Yesterday Nasrin asked me about her grandfather. I told her he died in a car crash when I was fifteen, a simple accident, a truck driver fell asleep at the wheel, but even as I said the words, I could hear my uncle’s voice: «There are no accidents, Zahra-jan, only patterns we haven’t yet learned to read,» and I have been reading these patterns my whole life, like reading the ECG of a dying heart, searching for rhythm in the chaos, and finding only the echo of my own pulse.
It all began not in Fordow, and not in Sarov, where I played World of Tanks for the first time, choosing the German Jagdpanther, the tank hunter, the ghost hunter, the self hunter. It all began in Shiraz, in the year the spring smelled of roses and betrayal, although what betrayal is there if no one betrayed anyone, it’s just that my father died and my uncle went mad, or the other way around, my father went mad and my uncle died, or they are both alive in a parallel universe where Khatami lost the election and history took a different path, the path they were drawing on the dusty carpet.
I was a teenager, I was fourteen, or fifteen, an age when time flows not like a river but like honey, getting stuck in your throat with the sweet nausea of first love and first death. My uncle had just returned from Tehran, where the conservatives had lost the election, May 23, 1997, 2 Khordad 1376, dates like coordinates in spacetime, points where reality fractures. Uncle Javad, yes, definitely Javad, sat in our living room and laid out newspaper clippings on the carpet like a game of solitaire in which every card meant catastrophe, or like a periodic table of elements in which every element was a way to destroy the world.
«They won, Ali,» he would say to my father. «But this is only the beginning. The real game is yet to come.»
I remember thinking then: what game? Who is playing? And why do adults speak in riddles, like Hafez in his ghazals, like the physics teacher explaining Heisenberg’s uncertainty principle: you can’t know a particle’s position and its velocity at the same time, you can’t know the truth and live with it at the same time. No. But what I really remember are not the words, but the smell: the roses of Shiraz, mixed with the smell of smoke from the burnt newspaper clippings that Uncle Javad would set on fire, saying that truth burns brighter in the flames. And I remember how the ash settled on the carpet, creating patterns that I would later learn to read as maps of the future.

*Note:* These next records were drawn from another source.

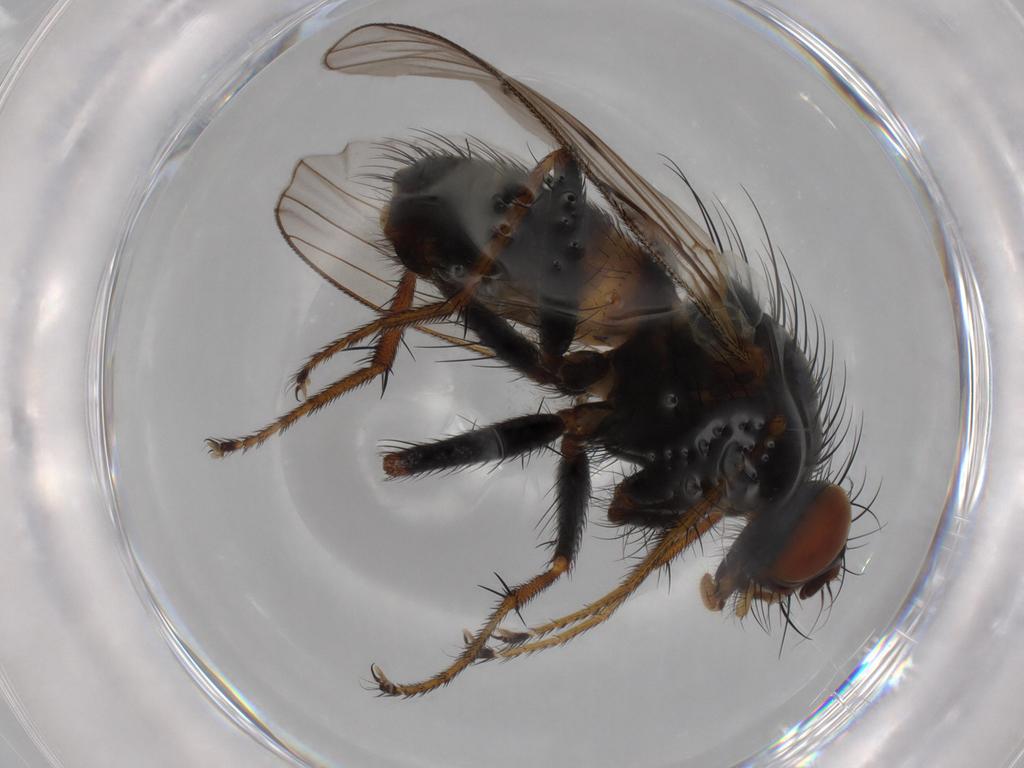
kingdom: Animalia
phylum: Arthropoda
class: Insecta
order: Diptera
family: Muscidae
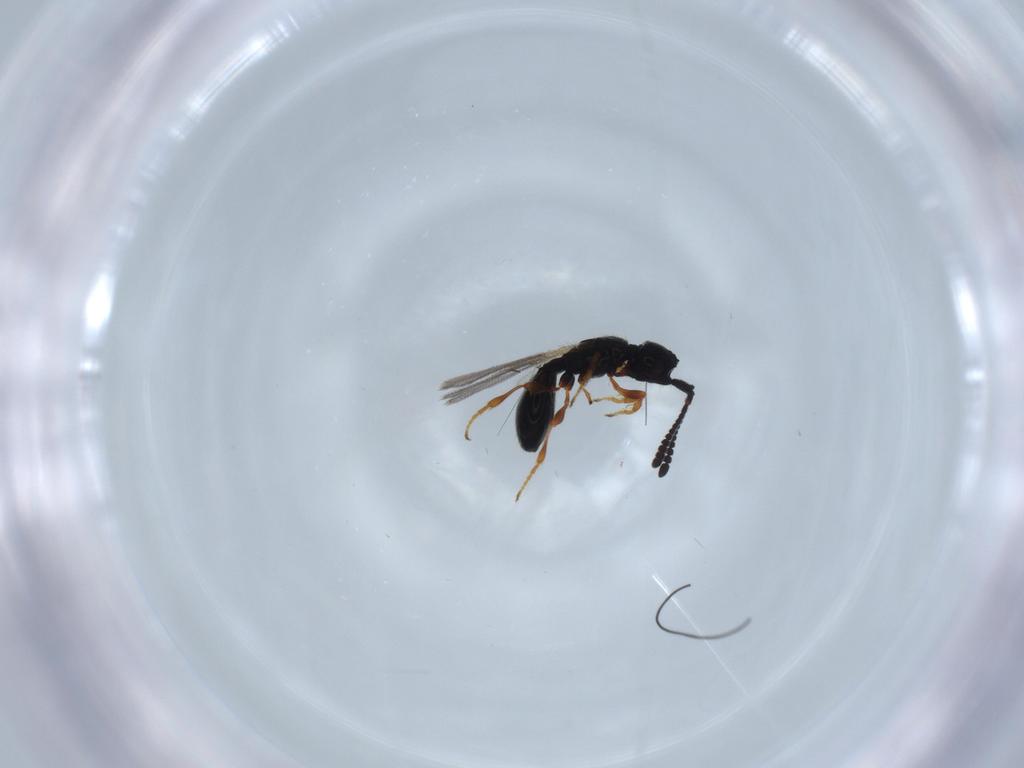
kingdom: Animalia
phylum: Arthropoda
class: Insecta
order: Hymenoptera
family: Diapriidae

Now I know the answer, or I think I know, which is almost the same thing in a world where JagdpanFer_83 turned out to be me, writing letters to myself from the past into the future. We are all playing. Each of us with ourselves. And we only learn the rules of this game after we have already lost.
But maybe that is the victory—to lose so beautifully that the defeat becomes an art, like the ghazals of Hafez, like the roses of Shiraz, like the atomic decay that transforms matter into the pure energy of light.
Fourteen years old. Twenty-seven years ago.